Saved data entries:
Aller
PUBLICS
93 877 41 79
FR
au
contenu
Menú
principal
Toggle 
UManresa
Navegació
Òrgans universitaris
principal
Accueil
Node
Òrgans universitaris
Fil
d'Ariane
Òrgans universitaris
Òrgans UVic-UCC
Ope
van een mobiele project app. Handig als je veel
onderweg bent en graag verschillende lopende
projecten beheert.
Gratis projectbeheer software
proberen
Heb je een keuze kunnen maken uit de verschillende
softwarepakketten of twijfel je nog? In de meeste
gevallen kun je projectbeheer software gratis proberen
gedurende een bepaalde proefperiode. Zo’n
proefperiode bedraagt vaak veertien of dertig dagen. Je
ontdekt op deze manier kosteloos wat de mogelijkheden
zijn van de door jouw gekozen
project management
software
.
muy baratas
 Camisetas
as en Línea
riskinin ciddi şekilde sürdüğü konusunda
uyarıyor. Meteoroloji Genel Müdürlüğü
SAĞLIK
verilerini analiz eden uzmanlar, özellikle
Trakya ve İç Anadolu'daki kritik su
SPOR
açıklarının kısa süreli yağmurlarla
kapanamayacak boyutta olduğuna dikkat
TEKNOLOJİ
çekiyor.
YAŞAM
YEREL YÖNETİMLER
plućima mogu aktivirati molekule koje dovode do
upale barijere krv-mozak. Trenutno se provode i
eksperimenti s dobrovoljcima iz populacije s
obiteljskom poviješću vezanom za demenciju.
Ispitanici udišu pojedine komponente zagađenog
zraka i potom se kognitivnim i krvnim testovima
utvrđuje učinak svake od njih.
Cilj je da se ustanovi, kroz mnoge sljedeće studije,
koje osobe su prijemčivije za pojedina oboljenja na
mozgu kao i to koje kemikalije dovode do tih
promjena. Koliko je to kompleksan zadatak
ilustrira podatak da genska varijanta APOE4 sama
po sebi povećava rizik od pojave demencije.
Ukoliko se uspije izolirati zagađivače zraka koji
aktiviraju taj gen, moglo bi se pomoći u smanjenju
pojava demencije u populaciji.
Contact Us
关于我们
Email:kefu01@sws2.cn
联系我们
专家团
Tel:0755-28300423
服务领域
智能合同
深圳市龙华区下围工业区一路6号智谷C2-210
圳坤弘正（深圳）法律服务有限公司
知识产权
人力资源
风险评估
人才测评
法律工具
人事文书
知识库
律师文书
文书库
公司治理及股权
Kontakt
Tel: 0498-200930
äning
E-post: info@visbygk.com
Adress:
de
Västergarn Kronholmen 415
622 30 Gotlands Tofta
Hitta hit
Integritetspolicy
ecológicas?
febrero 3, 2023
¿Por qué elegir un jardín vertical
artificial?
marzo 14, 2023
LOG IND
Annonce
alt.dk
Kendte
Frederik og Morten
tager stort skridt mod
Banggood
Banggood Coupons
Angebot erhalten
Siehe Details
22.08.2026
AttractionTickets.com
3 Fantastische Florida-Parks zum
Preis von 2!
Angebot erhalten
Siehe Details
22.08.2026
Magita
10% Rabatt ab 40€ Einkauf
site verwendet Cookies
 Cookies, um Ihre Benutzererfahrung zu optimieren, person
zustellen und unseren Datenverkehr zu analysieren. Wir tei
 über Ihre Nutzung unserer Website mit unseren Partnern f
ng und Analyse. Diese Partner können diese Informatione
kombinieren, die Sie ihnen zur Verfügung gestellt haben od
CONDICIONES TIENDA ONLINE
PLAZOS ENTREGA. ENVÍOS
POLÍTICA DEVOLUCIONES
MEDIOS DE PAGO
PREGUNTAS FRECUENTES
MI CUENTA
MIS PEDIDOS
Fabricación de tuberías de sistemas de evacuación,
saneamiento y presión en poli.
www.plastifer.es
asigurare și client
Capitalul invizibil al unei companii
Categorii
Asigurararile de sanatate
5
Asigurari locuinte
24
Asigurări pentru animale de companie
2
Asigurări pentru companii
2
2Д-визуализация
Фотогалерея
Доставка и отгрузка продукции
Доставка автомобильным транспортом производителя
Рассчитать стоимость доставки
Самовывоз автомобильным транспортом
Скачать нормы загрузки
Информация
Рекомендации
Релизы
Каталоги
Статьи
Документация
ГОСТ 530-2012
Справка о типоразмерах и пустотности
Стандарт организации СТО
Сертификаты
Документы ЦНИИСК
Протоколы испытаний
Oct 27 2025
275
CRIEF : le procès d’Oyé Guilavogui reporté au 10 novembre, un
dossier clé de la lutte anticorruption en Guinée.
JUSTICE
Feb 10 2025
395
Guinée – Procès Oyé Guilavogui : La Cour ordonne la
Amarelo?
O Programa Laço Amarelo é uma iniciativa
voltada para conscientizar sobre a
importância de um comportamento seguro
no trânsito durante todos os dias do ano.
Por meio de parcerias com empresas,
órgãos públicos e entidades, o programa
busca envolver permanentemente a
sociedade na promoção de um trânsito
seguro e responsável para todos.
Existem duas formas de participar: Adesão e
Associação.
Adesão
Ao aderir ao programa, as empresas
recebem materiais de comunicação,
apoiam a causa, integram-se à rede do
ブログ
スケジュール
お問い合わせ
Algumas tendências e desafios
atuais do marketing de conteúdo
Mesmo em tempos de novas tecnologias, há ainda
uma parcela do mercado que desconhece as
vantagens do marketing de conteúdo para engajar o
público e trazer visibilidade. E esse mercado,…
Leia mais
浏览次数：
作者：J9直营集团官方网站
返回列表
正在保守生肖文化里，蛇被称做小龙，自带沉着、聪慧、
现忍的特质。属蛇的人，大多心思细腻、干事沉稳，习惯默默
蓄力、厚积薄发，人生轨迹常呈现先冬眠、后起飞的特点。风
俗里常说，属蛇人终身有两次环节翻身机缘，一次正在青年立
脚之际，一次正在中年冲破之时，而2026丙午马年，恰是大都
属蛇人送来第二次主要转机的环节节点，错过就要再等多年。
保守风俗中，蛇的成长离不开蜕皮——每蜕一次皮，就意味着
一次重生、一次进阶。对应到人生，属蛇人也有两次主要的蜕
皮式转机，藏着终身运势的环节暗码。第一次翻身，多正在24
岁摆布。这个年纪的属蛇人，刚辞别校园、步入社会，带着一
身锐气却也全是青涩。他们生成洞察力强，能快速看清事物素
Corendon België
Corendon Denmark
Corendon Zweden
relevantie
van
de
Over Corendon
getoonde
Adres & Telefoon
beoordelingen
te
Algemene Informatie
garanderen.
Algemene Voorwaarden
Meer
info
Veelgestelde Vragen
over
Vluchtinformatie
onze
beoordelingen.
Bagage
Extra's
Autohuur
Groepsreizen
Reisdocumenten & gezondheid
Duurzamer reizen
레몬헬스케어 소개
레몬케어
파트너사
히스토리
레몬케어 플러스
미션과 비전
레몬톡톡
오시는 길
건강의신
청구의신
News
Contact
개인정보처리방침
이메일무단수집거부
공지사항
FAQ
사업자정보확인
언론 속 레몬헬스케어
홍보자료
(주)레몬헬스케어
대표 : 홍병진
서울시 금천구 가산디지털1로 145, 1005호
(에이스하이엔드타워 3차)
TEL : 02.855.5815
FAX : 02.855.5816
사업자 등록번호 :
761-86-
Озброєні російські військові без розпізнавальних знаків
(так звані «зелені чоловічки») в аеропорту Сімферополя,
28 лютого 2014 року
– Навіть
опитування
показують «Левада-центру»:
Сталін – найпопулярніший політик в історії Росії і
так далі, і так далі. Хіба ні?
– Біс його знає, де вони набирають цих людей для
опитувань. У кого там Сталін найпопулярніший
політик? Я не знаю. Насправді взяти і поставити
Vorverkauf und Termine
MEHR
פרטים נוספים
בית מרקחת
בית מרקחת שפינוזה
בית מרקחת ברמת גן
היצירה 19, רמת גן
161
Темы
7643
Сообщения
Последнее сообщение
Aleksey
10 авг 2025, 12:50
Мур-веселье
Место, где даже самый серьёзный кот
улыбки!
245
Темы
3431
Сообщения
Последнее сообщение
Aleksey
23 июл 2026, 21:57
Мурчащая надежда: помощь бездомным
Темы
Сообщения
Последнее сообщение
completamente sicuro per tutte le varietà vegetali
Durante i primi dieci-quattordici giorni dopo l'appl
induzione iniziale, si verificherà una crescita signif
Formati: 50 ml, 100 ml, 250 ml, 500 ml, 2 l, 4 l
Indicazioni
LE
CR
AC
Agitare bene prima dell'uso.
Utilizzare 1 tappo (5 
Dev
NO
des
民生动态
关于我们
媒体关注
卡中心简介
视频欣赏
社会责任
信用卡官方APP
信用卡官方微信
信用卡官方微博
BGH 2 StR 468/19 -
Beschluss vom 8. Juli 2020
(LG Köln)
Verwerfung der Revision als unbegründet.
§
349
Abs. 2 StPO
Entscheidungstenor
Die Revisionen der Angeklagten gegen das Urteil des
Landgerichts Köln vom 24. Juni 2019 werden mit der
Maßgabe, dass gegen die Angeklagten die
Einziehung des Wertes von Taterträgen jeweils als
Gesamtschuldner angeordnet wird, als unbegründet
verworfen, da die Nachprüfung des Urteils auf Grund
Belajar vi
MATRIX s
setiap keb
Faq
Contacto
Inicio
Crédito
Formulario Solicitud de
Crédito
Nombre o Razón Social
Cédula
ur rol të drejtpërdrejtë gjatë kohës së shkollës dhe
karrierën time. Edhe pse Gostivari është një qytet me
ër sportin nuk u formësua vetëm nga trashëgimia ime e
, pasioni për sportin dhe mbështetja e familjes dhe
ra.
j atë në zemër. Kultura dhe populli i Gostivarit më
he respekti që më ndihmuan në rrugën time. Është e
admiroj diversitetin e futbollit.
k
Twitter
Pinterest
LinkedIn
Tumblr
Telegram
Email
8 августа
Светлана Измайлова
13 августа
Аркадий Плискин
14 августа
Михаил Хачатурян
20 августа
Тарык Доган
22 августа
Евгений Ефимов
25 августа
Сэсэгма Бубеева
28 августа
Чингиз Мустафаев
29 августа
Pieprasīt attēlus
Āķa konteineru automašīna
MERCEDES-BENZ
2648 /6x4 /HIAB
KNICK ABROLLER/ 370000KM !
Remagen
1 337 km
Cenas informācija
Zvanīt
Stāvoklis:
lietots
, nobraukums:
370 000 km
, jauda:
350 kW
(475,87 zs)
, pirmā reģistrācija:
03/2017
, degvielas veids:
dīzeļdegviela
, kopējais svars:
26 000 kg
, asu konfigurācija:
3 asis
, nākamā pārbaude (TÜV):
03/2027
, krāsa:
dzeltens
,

▸ **Job item**:
Please convert these lines into a Markdown table with the columns n and Line, skipping any blank lines. Begin at the first line above and stop after the line that contains "van een mobiele".

▸ **Response**:
| n | Line |
|---|---|
| 1 | Aller |
| 2 | PUBLICS |
| 3 | 93 877 41 79 |
| 4 | FR |
| 5 | au |
| 6 | contenu |
| 7 | Menú |
| 8 | principal |
| 9 | Toggle  |
| 10 | UManresa |
| 11 | Navegació |
| 12 | Òrgans universitaris |
| 13 | principal |
| 14 | Accueil |
| 15 | Node |
| 16 | Òrgans universitaris |
| 17 | Fil |
| 18 | d'Ariane |
| 19 | Òrgans universitaris |
| 20 | Òrgans UVic-UCC |
| 21 | Ope |
| 22 | van een mobiele project app. Handig als je veel |